▶ **WHAT TO DO**
Could you duplicate each line of the data below with no changes?

+++

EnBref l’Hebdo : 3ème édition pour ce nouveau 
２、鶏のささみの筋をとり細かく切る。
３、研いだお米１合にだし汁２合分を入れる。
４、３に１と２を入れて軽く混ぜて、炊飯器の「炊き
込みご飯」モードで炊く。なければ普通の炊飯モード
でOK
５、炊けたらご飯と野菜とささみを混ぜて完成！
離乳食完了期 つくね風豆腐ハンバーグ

+++

▶ **TASK RESULT**
EnBref l’Hebdo : 3ème édition pour ce nouveau 
２、鶏のささみの筋をとり細かく切る。
３、研いだお米１合にだし汁２合分を入れる。
４、３に１と２を入れて軽く混ぜて、炊飯器の「炊き
込みご飯」モードで炊く。なければ普通の炊飯モード
でOK
５、炊けたらご飯と野菜とささみを混ぜて完成！
離乳食完了期 つくね風豆腐ハンバーグ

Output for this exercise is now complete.